1 Foundational Locale Theory

1.1 Frames and Basic Structure

Definition 1 Frame

A frame is a complete lattice \((L, \leq )\) satisfying the infinite distributive law (frame distributivity):

\[ a \land \bigvee _{i \in I} b_i = \bigvee _{i \in I} (a \land b_i) \]

for all \(a \in L\) and all families \((b_i)_{i \in I}\) of elements of \(L\).

Definition 2 Frame Homomorphism

A map \(f: L \to M\) between frames is a frame homomorphism if it:

Preserves arbitrary joins: \(f(\bigvee _{i \in I} a_i) = \bigvee _{i \in I} f(a_i)\)
Preserves finite meets: \(f(a \land b) = f(a) \land f(b)\) and \(f(\top ) = \top \)

Remark 3

Note that frame homomorphisms need not preserve \(\bot \). The category of frames and frame homomorphisms is denoted \(\mathbf{Frame}\).

Definition 4 Locale

A locale is a formal dual of a frame. The category \(\mathbf{Loc}\) has:

Objects: Frames (understood as the lattice of open sets of a generalized space)
Morphisms: \(\mathrm{Hom}_{\mathbf{Loc}}(X, Y) := \mathrm{Hom}_{\mathbf{Frame}}(\mathcal{O}(Y), \mathcal{O}(X))\) (contravariant)

Lemma 5 Locale Morphism Composition

Composition of locale morphisms is well-defined and associative.

Proof ▶

Let \(f: X \to Y\) and \(g: Y \to Z\) be locale morphisms. Then:

\begin{align*} (g \circ f)_{\mathrm{frame}} & := f_{\mathrm{frame}} \circ g_{\mathrm{frame}} : \mathcal{O}(Z) \to \mathcal{O}(X) \end{align*}

The composition of frame homomorphisms is a frame homomorphism (by definition of frame homomorphism).

For joins: \((f_{\mathrm{frame}} \circ g_{\mathrm{frame}})(\bigvee _{i} u_i) = f_{\mathrm{frame}}(g_{\mathrm{frame}}(\bigvee _i u_i)) = f_{\mathrm{frame}}(\bigvee _i g_{\mathrm{frame}}(u_i)) = \bigvee _i f_{\mathrm{frame}}(g_{\mathrm{frame}}(u_i))\).

For finite meets: similarly by composition of homomorphisms.

Associativity follows from associativity of function composition.

1.2 Frame Presentations

Definition 6 Presented Frame

A frame presented by a set of generators \(G\) and a set of relations \(R\) is denoted:

\[ \mathrm{Fr}\langle G \mid R \rangle \]

This is the free frame on generators \(G\) quotiented by the frame congruence generated by \(R\).
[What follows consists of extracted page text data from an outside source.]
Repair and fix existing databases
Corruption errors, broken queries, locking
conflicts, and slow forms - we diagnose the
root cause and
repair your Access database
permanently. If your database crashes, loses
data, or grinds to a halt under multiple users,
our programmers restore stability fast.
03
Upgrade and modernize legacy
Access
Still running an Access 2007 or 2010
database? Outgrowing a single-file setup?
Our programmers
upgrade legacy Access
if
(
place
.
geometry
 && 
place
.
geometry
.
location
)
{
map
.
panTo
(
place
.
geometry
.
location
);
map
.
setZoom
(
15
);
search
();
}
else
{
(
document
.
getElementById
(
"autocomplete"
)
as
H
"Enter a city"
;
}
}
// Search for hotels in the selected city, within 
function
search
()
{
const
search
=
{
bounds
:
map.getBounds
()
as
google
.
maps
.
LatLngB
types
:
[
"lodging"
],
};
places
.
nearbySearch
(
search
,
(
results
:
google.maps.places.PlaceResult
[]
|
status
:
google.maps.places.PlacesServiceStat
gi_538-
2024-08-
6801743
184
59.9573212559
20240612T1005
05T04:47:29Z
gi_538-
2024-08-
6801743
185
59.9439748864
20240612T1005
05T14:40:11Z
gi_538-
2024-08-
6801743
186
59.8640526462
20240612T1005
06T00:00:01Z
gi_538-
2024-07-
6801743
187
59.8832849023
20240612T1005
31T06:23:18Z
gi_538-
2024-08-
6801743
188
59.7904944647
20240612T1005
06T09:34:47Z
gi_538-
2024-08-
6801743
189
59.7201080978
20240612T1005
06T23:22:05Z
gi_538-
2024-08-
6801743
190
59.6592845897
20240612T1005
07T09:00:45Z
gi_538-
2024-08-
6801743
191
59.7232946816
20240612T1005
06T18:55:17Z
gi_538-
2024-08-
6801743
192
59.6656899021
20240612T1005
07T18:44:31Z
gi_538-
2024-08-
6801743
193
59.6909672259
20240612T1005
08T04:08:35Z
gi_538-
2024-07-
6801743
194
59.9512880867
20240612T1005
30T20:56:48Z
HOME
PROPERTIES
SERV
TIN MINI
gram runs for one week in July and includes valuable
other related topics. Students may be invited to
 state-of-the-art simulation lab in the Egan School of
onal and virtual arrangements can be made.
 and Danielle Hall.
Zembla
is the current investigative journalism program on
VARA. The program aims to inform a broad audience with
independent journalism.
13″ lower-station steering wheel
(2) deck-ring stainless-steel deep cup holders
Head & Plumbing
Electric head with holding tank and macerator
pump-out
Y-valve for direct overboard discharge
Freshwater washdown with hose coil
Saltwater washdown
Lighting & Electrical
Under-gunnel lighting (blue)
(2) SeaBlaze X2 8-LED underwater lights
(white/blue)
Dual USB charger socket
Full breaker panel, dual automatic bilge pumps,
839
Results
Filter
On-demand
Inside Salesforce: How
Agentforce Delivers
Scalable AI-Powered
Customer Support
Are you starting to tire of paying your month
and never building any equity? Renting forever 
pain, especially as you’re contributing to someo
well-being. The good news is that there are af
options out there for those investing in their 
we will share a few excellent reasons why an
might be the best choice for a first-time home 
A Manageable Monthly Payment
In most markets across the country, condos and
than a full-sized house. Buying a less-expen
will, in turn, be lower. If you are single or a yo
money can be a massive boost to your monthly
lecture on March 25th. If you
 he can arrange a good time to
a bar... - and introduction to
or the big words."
Lemma 7 Universal Property of Presented Frames

Let \(L = \mathrm{Fr}\langle G \mid R \rangle \) be a presented frame, and let \(M\) be another frame. A frame homomorphism \(f: L \to M\) is determined by:

A function \(\phi : G \to M\)
A verification that the relations \(R\) are respected: for every relation in \(R\), \(\phi \) satisfies it in \(M\)

Proof ▶

The universal property follows from the definition of the quotient of the free frame by a frame congruence.

Given \(\phi : G \to M\) respecting \(R\), it extends uniquely to a frame homomorphism \(\tilde{\phi }: \mathrm{Fr}(G) \to M\) on the free frame, since \(\mathrm{Fr}(G)\) is free.

Since \(\phi \) respects the relations \(R\) generating the congruence, the map \(\tilde{\phi }\) descends to a frame homomorphism \(\bar{\phi }: L \to M\).

Uniqueness follows from the universal property of the free frame and the quotient.

Corollary 8 Characterization by Generators and Relations

A frame homomorphism from a presented frame is completely determined by its action on generators.